Para a Ministra Rosa Weber, conforme exposto em seu voto, essa interpretação mais restritiva dada pelo STJ não se mostra ofensiva à Constituição da República, tendo respaldo na doutrina de Kiyoshi Harada :
"Conforme prescreve o inciso I, do § 2º, não se inclui na base de cálculo do ISS o valor dos materiais fornecidos pelo prestador de serviços previstos nos itens 7.02 e 7.05 da lista de serviços (execução de obras de construção civil, hidráulica ou elétrica, e serviços de reparação, conservação e reforma de edifícios, estradas e pontes, portos ou congêneres), porque nessas hipóteses o valor dos materiais fica sujeito ao ICMS.".
Conclui a Relatora, no final de seu voto:
"...a este Supremo Tribunal Federal não incumbe revisar a exegese perfilhada pelo Superior Tribunal de Justiça, mas apenas verificar se, ao acolhê-la, aquela Corte não incorreu em ofensa à Carta da República, violando o arquétipo constitucional do Imposto sobre Serviços.

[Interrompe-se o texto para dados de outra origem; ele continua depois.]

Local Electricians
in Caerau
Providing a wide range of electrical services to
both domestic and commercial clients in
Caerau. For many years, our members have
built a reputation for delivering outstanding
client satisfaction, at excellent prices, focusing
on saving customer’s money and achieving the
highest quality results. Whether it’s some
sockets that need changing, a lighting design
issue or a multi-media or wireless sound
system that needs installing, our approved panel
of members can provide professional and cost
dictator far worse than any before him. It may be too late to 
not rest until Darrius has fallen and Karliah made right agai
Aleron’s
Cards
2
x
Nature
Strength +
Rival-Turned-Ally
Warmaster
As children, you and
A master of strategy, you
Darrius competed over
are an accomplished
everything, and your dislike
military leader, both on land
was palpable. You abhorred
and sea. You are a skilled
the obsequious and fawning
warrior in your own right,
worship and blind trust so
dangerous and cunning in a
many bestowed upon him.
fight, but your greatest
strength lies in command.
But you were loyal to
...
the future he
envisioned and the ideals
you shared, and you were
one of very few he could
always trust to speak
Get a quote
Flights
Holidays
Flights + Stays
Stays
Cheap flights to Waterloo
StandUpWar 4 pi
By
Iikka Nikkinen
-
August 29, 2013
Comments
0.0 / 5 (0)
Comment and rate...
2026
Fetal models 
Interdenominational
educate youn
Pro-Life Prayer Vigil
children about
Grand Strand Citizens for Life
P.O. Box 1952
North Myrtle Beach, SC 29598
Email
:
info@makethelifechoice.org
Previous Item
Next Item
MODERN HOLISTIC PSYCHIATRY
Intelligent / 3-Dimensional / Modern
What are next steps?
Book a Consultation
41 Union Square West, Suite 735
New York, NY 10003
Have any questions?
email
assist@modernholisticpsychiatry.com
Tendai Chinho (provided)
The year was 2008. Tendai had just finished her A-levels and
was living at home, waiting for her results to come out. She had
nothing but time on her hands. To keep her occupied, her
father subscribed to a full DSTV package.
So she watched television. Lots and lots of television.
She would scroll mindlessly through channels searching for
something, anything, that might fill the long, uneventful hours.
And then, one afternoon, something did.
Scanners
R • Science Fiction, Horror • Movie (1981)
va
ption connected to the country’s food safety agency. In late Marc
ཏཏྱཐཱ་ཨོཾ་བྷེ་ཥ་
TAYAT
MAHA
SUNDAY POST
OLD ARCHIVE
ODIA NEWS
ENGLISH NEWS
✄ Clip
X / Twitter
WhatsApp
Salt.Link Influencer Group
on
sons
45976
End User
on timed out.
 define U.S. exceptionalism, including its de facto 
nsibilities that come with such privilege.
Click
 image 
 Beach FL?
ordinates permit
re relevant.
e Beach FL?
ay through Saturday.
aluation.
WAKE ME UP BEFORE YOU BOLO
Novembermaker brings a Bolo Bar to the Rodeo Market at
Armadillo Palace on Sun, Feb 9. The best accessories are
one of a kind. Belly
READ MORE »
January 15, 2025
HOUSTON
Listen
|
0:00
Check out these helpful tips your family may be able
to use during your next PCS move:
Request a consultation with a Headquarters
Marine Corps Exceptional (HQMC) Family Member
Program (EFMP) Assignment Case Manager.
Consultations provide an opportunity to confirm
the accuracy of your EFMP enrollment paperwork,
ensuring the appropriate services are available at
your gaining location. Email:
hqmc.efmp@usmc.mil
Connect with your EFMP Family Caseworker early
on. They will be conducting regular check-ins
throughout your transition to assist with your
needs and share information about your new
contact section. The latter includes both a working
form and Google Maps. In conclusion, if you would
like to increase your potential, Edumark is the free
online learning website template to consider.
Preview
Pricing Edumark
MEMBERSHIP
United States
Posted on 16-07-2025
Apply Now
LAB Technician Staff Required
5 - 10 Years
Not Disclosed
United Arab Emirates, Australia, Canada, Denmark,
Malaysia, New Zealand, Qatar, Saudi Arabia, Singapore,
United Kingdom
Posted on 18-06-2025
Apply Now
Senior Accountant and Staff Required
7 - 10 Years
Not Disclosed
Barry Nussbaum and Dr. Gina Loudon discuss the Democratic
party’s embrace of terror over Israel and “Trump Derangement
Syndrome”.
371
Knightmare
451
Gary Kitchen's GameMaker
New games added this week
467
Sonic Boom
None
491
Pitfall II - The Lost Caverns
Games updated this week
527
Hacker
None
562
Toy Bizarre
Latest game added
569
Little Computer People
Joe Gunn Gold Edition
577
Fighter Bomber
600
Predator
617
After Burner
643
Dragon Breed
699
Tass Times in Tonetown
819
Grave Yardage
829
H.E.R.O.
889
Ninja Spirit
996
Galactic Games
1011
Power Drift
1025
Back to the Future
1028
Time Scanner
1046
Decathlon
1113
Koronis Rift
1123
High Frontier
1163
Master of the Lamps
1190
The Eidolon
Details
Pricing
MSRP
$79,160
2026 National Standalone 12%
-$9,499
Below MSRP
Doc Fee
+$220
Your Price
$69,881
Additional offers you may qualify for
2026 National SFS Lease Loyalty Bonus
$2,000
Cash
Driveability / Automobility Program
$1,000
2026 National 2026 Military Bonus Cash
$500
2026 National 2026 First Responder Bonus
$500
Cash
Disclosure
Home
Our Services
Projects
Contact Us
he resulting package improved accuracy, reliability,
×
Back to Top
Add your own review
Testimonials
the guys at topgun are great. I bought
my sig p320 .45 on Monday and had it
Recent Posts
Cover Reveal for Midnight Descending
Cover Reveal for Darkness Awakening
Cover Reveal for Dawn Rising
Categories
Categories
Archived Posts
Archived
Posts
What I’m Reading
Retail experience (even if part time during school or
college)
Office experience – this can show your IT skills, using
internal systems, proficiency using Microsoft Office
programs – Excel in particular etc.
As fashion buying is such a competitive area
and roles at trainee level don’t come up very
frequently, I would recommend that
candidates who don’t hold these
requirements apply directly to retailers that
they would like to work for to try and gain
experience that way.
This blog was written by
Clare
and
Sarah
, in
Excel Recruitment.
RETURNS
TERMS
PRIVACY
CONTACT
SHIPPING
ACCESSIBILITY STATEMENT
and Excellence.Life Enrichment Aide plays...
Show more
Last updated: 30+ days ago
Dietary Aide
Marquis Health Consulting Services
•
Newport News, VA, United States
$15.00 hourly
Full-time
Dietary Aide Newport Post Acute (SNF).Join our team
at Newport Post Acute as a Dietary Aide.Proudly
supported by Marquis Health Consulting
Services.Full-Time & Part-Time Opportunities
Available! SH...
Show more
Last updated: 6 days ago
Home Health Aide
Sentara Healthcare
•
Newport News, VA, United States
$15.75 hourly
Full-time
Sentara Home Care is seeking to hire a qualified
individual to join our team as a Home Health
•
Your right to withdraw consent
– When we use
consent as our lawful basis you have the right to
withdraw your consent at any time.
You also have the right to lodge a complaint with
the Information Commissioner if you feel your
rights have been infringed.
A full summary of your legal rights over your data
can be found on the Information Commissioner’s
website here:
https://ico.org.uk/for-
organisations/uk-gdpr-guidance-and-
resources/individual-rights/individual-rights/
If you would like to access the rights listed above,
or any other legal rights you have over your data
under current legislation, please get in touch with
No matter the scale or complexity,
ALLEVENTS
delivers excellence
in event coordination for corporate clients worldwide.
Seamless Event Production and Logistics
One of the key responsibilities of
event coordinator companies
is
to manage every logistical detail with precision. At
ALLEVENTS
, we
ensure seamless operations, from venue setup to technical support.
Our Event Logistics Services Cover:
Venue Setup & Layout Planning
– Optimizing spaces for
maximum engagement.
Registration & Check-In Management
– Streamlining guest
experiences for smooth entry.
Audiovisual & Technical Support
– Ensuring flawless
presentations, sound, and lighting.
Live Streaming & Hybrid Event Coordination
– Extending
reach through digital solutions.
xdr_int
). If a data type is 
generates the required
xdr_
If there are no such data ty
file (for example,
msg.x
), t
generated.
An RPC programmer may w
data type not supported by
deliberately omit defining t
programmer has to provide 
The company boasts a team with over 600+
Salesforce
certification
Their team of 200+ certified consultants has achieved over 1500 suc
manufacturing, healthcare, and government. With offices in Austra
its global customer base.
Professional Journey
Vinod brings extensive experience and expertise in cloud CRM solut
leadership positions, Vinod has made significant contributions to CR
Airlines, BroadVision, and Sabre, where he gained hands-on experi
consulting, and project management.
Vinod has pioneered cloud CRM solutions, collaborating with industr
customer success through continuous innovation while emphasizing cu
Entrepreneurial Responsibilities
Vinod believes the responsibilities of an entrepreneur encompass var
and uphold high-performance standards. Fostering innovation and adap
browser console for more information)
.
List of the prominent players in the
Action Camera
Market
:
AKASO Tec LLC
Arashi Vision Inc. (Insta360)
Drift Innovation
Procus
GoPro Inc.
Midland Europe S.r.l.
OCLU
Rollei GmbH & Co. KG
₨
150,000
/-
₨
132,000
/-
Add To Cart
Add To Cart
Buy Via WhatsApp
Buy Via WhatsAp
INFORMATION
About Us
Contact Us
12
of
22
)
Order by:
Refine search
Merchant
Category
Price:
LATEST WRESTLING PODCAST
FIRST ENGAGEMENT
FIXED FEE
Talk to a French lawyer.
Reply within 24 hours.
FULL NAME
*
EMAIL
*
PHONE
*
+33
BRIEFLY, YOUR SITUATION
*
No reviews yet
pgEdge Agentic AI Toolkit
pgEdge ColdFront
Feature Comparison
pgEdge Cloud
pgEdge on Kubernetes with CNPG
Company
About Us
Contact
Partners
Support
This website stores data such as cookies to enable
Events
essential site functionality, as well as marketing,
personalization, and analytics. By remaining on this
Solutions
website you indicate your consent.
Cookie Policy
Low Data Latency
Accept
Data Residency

E, no caso dos autos, não vislumbro ofensa alguma à Carta Magna".
Por seu turno, o Tribunal de Justiça do Paraná, em julgamento ocorrido em 16 de junho de 2021 (Processo: 0002242-11.2018.8.16.0185), observando ter o STF se manifestado sobre o tema quando do julgamento do RE 603497/MG, antes examinado, consignou na ementa:
"APELAÇÃO CÍVEL. EMBARGOS À EXECUÇÃO FISCAL. ISS. CONSTRUÇÃO CIVIL. EXECUÇÃO DE OBRA POR EMPREITADA. SENTENÇA DE PROCEDÊNCIA, EXTINGUINDO INTEGRALMENTE A EXECUÇÃO FISCAL.COBRANÇA DO IMPOSTO SOBRE O VALOR DOS MATERIAIS PRODUZIDOS FORA DO LOCAL DA OBRA. IMPOSSIBILIDADE. ARTIGO 7º, § 2º, INCISO I, DA LEI COMPLEMENTAR Nº 116/2003 E ITEM 7.02 DA LISTA ANEXA DA MESMA LEI. MATERIAIS SUJEITOS A ICMS. SENTENÇA CORRETA NESTE PONTO....".
Pelas razões expostas, responde-se à consulente, fabricante de estruturas metálicas e, como tal, contribuinte do ICMS, que ao executar obras de construção civil, nos termos descritos nos itens 7.02 ou 7.05 da Lista de serviços anexa à Lei Complementar Federal nº 116/2003, nas quais utiliza estruturas produzidas em seu estabelecimento industrial, incide ICMS sobre o valor das respectivas mercadorias.
Por seu turno, na hipótese em que fabrica e efetua a montagem das estruturas, segundo projeto estrutural de responsabilidade do adquirente, incidirá ICMS sobre o valor das peças montadas (fabricação mais serviço de instalação), conforme dispõe o inciso IV do art. 2º da Lei Estadual nº 11.580/1996 ("fornecimento de mercadorias com prestação de serviços não compreendidos na competência tributária dos Municípios"), introduzido na legislação paranaense em conformidade como o disposto no inciso IV do art. 2º da Lei Complementar Federal nº 87/1996.